The postponement is caused by the fact that the Tribunal has granted Seselj’s motion to disqualify one of the judges in the Trial Chamber hearing Seselj’s case. Seselj wanted the Danish judge Frederik Harhoff disqualified because of a leaked letter in which Harhoff expressed his concern over the Tribunal’s ‘new course’. He thus purportedly created an ‘impression of bias’ in favor of convicting the accused. Two members of the special Panel tasked with considering the accused’s motion – judges Moloto and Hall – accepted Seselj’s argument and Judge Harhoff was disqualified on 28 August 2013. The third member of the commission, Judge Liu, was categorically against the disqualification but was outvoted.

In the meantime, the prosecution has filed a motion for the reconsideration of the decision of 28 August 2013, and Judge Antonetti has asked the Panel to explain if in considering the Harhoff case it took into account the opinion he had submitted as the Trial Chamber’s presiding judge, strongly opposing the disqualification.

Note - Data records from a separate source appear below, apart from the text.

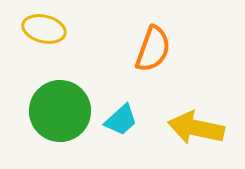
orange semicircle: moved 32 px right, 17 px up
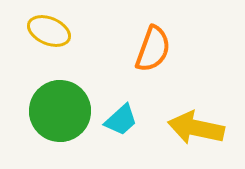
yellow ellipse: moved 5 px right, 2 px down; rotated 9 degrees clockwise
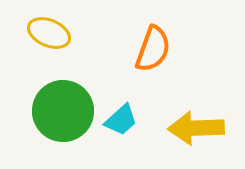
yellow ellipse: moved 2 px down
green circle: moved 3 px right
yellow arrow: rotated 14 degrees counterclockwise
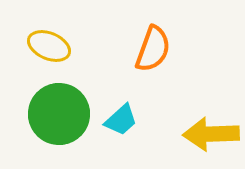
yellow ellipse: moved 13 px down
green circle: moved 4 px left, 3 px down
yellow arrow: moved 15 px right, 6 px down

As the special Panel hasn’t yet ruled on the motion for the reconsideration or provided the clarification sought by Judge Antonetti, and as in the meantime the coordinator of the legal advisors working on the Seselj case has left the Tribunal, the presiding judge has no choice but to postpone until further notice the rendering of the judgment, initially slated for 30 October 2013.

If Seselj is acquitted or if he is sentenced to a term shorter than the ten and a half years he has already spent in detention, then the fact that his motion to disqualify the Danish judge has been granted will mean he himself will have extended his detention in the UN prison.